Sounds like the good old boy system at work there. Perhaps you should find out what the cut is to the PoCo to get a little of that work. Either that or you can lodge a complaint with the public utilities commission. To be fair, I have been on trouble calls where the PoCo wouldn't retap a downed service drop because the customer equipment was visually in an unsafe condition. Doesn't sound like it was in your example, though, and that's plain wrong.


----------



## ATS (Jun 28, 2005)

No nothing unsafe, just old. I guess I'm just mad that they showed me the $3,200 estimate AFTER I told them what my price was!:whistling


----------



## mdshunk (Mar 13, 2005)

3200 seems steep for 100 amp, but I'm not sure what your area is like. I could do a simple 100 amp cable riser service for 800 bucks and make money. I don't normally do them quite that cheaply, though.


----------



## ATS (Jun 28, 2005)

Steep is right, that's about 3 times the going rate for the area. Makes me wonder how much kick-back this poco guy is getting, no wonder he won't return my calls.:laughing:


----------



## RobertWilber (Mar 5, 2006)

sounds more like a complaint to the district attorney than the PUC ...
[pattern of fraud]


----------



## ATS (Jun 28, 2005)

I just did the job today. Out of the blue, this guy shows up and starts pounding on the door while I'm alone working in the basement. Sure enough, it's the poco supervisor. He starts questioning me right off the bat. I assume to his dismay, I had all the answers he was hoping I wouldn't. Authorization number, etc., etc.
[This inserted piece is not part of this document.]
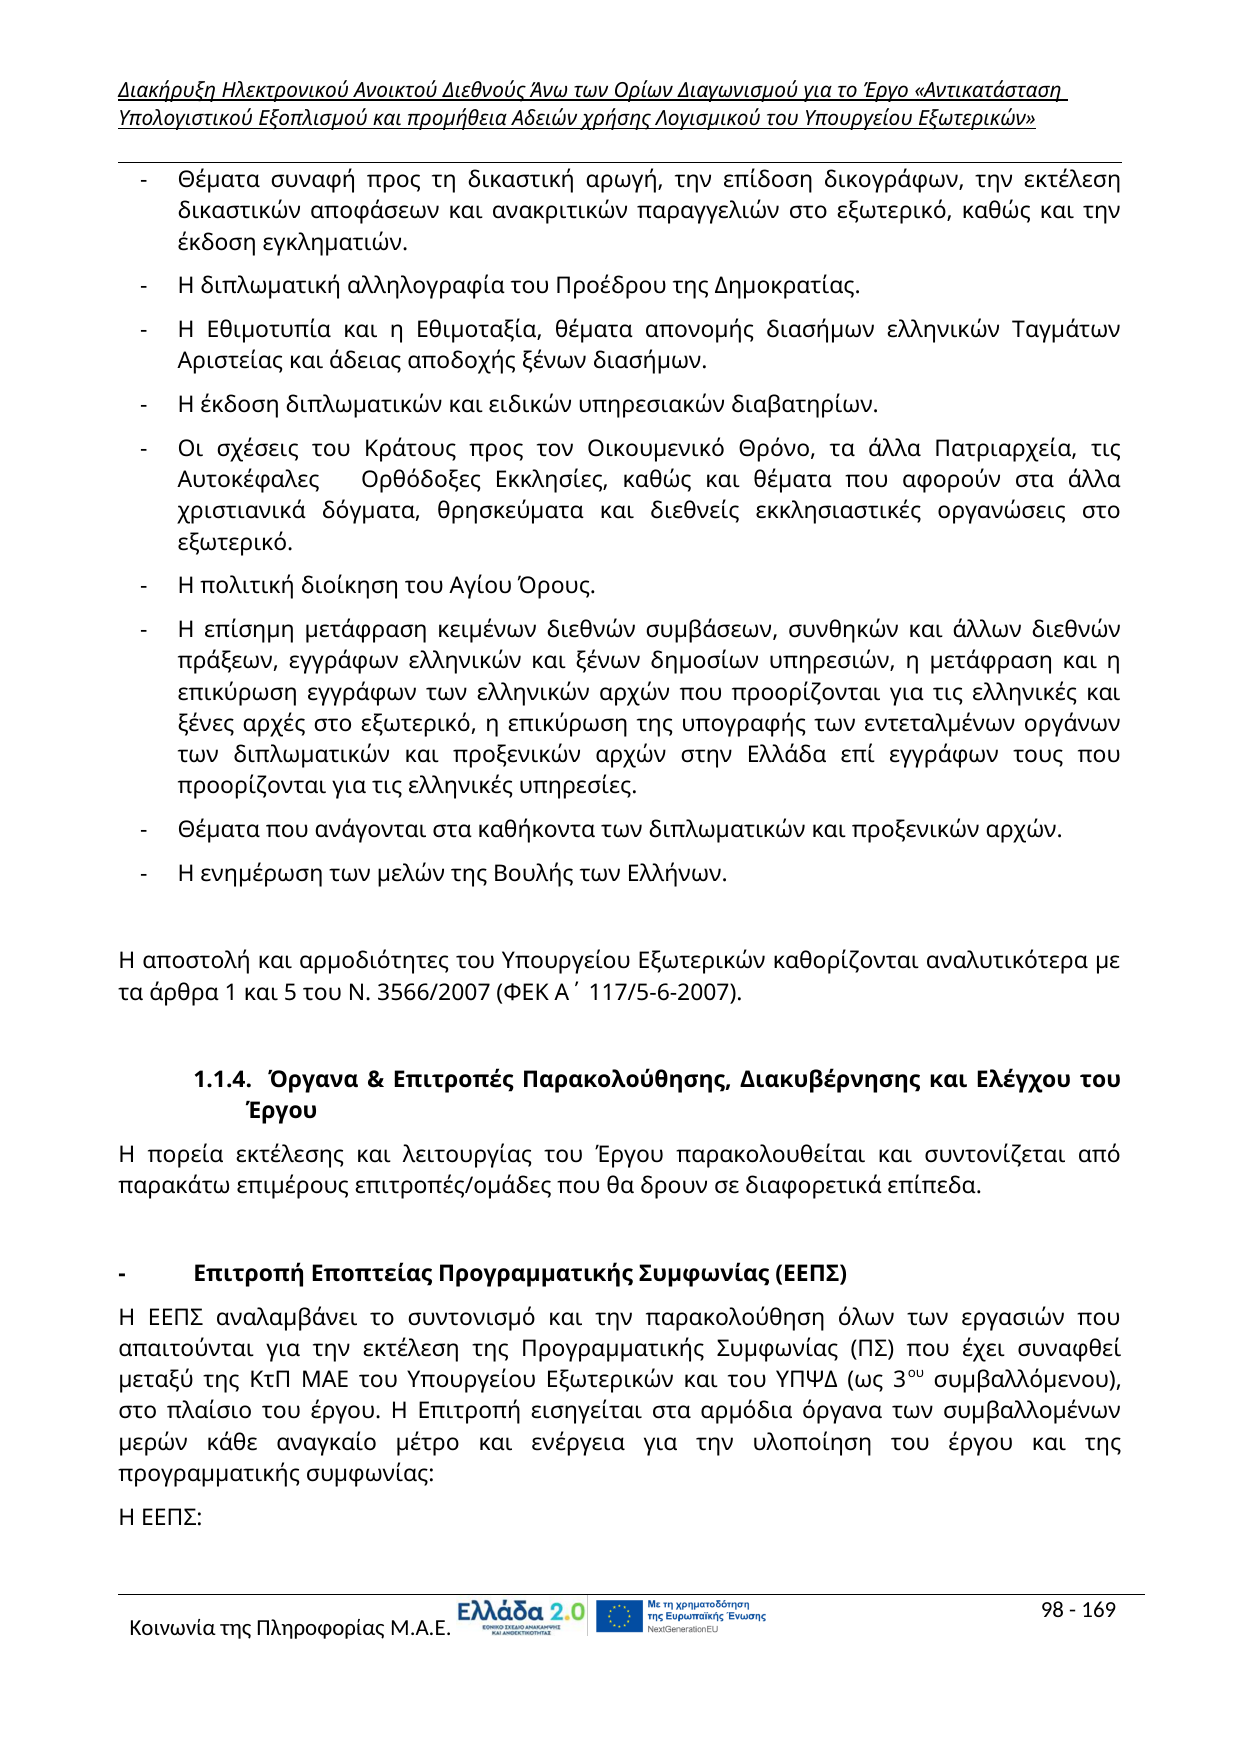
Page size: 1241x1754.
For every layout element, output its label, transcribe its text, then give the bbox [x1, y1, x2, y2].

He asked why I didn't call for a disconnect, I told him I was authorized to perform my own disconnects and temporary re-connects and the job is legit. I then tell him the inspector will inspect the job on Thursday and call it in. After a few more minutes of questioning, he tells me I seem to know what I'm doing and then he lightens up and we start swapping war stories. (C'mon, I'm not gonna make a stink until AFTER my check is cashed). Then he said he was just there checking on the pole, according to the homeowners he's been there 4 or more times just checking on the pole.:laughing: For all the trouble this guy goes through, I'd guess he's getting a pretty sweet kick back from his guy.


----------



## mdshunk (Mar 13, 2005)

It wouldn't have been beyond me to ask his what his normal "referral fee" was, just to see how the conversation might have progressed. Who knows, you might have fallen into a batch of new work.


----------



## ATS (Jun 28, 2005)

I thought about it but this job here was an 85 mile round trip for me, but I can't complain, I made a good buck on it. I'm sure I'll see this guy again, maybe then I'll ask him.


----------